According to reports, Apple Stores is promoting Watch SE, which remains available because it lacks the blood oxygen sensor.
Earlier in October, the International Trade Commission upheld a judge’s decision from January, prompting the case to enter a 60-day Presidential Review Period under the Joe Biden administration. While President Biden has the authority to veto the ruling during this period, no such action has been taken as of now. Apple later announced to proactively initiate measures to comply with the ITC’s decision ahead of the expiration of the Presidential Review Period on December 25.
The directive prohibits the importation of all Apple Watch Series 9 and Ultra 2 models into the US after December 25. Moreover, Apple would face restrictions in selling these devices to resellers. Consequently, if the ruling stands, it has the potential to affect the availability of Apple Watches for other retailers.

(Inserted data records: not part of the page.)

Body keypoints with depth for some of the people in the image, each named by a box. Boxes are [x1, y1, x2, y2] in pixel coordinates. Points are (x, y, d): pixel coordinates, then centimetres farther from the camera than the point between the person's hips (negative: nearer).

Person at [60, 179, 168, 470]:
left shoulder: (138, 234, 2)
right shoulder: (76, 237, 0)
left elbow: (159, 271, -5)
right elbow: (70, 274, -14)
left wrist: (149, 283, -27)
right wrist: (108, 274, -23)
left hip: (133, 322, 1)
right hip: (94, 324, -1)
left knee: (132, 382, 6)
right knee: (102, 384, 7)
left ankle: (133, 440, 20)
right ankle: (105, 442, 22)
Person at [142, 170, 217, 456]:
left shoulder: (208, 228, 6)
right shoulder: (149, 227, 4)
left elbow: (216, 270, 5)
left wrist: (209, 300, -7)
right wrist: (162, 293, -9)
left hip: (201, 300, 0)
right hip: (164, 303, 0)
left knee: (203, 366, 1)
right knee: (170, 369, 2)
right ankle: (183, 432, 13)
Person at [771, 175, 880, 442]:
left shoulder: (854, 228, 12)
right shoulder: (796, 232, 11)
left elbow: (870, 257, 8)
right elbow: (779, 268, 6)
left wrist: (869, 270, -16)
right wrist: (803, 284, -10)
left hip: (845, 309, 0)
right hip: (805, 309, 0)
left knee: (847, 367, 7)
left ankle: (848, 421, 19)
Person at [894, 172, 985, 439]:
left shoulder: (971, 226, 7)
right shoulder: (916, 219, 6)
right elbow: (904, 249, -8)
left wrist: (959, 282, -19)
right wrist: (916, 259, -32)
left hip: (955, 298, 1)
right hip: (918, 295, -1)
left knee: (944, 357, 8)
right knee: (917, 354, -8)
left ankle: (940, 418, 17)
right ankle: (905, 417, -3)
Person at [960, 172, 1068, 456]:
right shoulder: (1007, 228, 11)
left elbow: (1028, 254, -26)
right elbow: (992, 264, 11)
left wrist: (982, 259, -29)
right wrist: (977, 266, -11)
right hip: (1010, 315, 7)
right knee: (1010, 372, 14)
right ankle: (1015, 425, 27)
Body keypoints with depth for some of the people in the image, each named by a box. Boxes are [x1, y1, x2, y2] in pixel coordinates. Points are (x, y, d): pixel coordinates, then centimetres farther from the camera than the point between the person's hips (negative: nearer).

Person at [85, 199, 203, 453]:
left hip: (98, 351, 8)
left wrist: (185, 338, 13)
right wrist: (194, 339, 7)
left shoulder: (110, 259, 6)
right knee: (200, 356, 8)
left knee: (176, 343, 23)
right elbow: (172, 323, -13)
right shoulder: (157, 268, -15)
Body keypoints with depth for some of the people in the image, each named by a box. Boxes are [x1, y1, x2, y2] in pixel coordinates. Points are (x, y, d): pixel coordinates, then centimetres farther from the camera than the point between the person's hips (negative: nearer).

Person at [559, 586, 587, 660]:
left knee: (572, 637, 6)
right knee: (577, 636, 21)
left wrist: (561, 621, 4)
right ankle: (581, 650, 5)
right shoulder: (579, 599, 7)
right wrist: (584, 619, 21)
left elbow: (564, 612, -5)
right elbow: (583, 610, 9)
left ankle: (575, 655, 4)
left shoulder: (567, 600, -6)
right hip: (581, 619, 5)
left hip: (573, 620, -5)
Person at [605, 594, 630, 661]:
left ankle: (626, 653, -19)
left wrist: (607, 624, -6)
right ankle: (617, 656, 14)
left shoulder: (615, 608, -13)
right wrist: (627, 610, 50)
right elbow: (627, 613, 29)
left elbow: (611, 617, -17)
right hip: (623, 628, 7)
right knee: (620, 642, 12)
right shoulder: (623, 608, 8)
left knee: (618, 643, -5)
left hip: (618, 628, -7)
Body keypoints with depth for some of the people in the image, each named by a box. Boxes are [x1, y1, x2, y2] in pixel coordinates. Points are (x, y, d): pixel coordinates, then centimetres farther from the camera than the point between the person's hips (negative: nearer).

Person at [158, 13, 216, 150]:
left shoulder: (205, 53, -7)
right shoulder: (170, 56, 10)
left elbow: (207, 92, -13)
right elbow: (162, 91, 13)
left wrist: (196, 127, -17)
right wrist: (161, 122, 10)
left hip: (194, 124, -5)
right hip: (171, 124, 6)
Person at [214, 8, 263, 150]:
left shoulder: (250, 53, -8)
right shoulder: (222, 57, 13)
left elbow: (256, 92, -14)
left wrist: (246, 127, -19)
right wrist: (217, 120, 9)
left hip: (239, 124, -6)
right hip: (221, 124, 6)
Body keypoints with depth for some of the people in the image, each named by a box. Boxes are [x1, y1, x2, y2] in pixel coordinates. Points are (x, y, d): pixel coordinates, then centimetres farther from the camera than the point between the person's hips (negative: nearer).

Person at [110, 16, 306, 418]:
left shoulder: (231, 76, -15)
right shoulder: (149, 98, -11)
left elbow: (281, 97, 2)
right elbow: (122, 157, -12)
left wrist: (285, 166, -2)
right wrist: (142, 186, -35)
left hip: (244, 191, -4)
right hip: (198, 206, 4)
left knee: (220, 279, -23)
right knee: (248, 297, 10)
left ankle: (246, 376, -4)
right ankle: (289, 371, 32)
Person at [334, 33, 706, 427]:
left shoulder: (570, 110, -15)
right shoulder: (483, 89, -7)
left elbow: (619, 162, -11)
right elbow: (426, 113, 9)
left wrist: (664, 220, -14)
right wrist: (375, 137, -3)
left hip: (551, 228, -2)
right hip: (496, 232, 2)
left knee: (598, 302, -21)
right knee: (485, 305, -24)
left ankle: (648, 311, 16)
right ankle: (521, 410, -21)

Notably, days before the looming ban was about to be implemented on its smartwatches, Apple devised a strategy to salvage its $17 billion business, said a report by news agency Bloomberg. The report mentioned that the company’s engineers were working to implement software fixes and explore potential workarounds. Specifically, adjustments to algorithms measuring a user’s blood oxygen level — said to infringe on Masimo Corp.’s patents — were in progress.
The focus was turned into modifying how the technology calculates oxygen saturation and presents the data to users, as informed by individuals familiar with the ongoing efforts.